__Problem description__. Collect all lines containing the word "read" from the data.

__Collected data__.

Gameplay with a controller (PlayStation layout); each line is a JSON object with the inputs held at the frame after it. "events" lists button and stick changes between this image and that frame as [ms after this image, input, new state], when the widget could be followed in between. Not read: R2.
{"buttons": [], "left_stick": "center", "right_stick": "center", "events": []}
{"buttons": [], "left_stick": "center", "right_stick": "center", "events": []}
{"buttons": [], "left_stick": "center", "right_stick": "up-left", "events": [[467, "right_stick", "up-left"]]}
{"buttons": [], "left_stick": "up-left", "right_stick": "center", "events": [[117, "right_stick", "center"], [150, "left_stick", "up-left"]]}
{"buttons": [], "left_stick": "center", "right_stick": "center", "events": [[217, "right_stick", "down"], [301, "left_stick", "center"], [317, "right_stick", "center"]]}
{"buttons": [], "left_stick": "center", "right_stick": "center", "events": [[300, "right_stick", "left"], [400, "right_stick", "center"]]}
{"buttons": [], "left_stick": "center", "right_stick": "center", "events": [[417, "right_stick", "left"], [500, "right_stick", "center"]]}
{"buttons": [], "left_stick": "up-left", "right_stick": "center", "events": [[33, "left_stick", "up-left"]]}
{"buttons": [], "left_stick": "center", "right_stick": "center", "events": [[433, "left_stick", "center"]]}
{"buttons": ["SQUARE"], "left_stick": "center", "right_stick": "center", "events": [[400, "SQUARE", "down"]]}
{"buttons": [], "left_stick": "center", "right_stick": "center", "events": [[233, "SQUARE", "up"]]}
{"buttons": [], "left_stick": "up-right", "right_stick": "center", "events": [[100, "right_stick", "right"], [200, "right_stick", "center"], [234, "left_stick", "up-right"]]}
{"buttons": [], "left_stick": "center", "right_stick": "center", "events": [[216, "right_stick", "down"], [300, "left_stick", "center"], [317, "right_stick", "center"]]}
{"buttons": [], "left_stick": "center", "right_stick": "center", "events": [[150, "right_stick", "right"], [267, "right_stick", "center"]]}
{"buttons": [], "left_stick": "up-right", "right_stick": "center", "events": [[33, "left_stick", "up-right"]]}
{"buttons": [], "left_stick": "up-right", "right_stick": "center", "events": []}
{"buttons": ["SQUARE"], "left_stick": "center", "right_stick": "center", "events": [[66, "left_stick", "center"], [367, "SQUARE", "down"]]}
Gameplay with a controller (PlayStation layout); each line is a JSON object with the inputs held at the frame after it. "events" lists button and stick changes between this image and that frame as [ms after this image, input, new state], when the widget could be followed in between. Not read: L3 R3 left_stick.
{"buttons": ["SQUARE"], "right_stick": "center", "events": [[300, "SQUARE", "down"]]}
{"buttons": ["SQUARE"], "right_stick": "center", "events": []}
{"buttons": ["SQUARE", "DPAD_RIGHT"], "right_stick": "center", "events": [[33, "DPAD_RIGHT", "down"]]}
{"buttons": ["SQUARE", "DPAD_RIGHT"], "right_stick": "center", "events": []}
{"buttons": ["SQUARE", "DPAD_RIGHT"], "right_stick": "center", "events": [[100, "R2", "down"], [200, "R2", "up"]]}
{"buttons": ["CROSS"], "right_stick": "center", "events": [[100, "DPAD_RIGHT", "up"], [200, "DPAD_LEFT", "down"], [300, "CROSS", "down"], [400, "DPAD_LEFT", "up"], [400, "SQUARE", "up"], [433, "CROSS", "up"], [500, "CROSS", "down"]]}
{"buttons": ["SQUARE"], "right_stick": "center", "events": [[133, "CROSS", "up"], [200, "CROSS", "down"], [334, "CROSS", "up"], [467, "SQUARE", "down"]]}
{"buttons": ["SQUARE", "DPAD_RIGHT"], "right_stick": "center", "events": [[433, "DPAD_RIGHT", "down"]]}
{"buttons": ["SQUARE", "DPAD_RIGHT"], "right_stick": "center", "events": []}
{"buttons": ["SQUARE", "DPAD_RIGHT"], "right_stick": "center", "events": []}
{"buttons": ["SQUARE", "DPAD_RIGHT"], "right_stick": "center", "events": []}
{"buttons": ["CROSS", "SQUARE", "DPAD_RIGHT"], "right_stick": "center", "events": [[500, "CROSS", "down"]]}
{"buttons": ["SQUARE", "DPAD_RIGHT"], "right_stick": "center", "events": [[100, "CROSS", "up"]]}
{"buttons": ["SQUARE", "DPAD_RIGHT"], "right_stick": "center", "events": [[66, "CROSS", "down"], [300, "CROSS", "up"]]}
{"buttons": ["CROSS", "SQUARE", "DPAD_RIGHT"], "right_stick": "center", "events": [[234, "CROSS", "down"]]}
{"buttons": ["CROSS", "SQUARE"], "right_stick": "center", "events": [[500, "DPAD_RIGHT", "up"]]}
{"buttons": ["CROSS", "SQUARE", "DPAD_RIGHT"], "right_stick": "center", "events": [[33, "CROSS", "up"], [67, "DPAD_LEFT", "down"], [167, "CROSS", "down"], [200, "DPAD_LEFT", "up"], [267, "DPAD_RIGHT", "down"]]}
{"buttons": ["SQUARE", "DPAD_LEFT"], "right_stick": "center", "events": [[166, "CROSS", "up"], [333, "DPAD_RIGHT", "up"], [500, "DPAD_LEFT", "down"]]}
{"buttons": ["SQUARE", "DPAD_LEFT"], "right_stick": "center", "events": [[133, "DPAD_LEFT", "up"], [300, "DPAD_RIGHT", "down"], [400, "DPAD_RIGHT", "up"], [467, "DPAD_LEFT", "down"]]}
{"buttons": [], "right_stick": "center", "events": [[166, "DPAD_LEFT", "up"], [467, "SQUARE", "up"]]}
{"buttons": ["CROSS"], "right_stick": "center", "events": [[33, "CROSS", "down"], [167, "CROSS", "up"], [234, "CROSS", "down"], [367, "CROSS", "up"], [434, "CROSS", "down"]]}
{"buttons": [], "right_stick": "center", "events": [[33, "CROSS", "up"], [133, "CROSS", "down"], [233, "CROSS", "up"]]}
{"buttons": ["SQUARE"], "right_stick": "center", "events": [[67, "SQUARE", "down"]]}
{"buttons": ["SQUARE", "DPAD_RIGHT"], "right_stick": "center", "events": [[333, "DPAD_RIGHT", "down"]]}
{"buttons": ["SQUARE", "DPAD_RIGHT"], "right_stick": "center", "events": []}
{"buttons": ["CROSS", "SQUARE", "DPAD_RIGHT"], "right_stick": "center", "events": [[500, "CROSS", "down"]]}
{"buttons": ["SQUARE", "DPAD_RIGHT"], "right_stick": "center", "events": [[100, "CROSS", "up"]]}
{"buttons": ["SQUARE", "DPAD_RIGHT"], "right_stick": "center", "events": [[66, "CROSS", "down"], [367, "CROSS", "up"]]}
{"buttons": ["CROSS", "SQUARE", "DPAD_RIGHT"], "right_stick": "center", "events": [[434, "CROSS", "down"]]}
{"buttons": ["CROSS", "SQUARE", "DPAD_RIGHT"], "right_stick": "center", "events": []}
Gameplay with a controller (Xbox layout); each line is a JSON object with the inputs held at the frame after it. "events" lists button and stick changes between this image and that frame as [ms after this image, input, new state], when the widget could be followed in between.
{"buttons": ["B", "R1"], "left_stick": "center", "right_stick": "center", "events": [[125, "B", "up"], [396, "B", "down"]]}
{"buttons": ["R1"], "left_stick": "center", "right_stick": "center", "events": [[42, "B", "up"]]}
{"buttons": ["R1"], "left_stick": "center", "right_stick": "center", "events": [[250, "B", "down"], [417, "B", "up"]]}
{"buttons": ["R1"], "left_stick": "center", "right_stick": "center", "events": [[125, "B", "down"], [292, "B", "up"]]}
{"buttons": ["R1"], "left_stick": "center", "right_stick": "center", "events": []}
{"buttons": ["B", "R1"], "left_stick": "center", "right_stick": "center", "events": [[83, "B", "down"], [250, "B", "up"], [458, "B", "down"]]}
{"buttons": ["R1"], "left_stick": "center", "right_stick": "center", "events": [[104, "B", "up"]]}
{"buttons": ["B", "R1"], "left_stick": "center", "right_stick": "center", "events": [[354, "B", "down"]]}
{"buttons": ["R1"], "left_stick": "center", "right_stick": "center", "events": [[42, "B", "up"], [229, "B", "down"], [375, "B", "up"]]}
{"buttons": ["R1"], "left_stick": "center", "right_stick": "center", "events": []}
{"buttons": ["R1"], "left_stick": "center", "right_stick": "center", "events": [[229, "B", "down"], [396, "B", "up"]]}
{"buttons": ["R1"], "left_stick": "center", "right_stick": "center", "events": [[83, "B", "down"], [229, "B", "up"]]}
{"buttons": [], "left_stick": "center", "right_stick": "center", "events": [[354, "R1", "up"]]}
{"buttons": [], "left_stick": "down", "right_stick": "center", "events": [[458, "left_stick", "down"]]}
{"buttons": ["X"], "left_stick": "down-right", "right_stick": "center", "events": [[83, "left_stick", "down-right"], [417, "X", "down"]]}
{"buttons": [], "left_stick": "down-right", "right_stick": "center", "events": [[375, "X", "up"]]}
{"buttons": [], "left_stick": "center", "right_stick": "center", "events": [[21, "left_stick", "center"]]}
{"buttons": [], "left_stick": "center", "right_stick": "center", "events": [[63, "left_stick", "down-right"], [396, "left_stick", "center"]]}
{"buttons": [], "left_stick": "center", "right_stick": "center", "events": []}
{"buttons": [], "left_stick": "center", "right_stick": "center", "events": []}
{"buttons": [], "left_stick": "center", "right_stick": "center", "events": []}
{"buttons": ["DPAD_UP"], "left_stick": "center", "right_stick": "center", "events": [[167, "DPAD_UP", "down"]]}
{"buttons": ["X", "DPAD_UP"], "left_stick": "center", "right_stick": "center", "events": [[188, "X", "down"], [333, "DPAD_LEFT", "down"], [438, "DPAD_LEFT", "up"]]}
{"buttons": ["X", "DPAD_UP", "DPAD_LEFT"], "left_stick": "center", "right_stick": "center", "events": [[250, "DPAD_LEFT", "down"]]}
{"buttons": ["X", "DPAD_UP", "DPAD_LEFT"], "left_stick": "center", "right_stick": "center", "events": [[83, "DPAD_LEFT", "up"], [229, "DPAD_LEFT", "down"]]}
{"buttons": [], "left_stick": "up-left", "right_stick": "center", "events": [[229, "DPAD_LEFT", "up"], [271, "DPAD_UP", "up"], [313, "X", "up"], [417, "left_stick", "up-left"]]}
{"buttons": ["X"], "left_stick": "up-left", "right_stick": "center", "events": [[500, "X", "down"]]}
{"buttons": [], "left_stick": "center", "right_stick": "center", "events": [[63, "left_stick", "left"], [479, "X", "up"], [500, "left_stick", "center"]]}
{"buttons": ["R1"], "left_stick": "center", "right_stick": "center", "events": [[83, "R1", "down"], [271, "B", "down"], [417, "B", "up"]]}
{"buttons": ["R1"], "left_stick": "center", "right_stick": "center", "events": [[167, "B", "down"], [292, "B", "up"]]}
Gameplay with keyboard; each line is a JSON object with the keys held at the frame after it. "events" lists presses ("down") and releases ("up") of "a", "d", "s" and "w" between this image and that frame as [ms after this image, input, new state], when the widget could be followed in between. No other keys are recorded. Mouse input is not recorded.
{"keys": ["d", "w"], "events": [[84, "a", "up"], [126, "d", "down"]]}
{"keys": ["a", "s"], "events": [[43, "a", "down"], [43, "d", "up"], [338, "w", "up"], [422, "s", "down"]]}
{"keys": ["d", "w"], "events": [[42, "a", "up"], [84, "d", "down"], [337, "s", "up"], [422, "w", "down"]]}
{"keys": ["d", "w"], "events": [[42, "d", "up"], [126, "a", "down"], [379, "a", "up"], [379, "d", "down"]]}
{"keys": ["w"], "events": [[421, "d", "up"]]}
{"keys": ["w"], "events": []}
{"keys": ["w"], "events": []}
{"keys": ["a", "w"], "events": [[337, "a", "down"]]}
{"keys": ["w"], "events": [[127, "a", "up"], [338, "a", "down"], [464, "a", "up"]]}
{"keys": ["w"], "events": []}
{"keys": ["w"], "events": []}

__Task solution__.
Gameplay with a controller (PlayStation layout); each line is a JSON object with the inputs held at the frame after it. "events" lists button and stick changes between this image and that frame as [ms after this image, input, new state], when the widget could be followed in between. Not read: R2.
Gameplay with a controller (PlayStation layout); each line is a JSON object with the inputs held at the frame after it. "events" lists button and stick changes between this image and that frame as [ms after this image, input, new state], when the widget could be followed in between. Not read: L3 R3 left_stick.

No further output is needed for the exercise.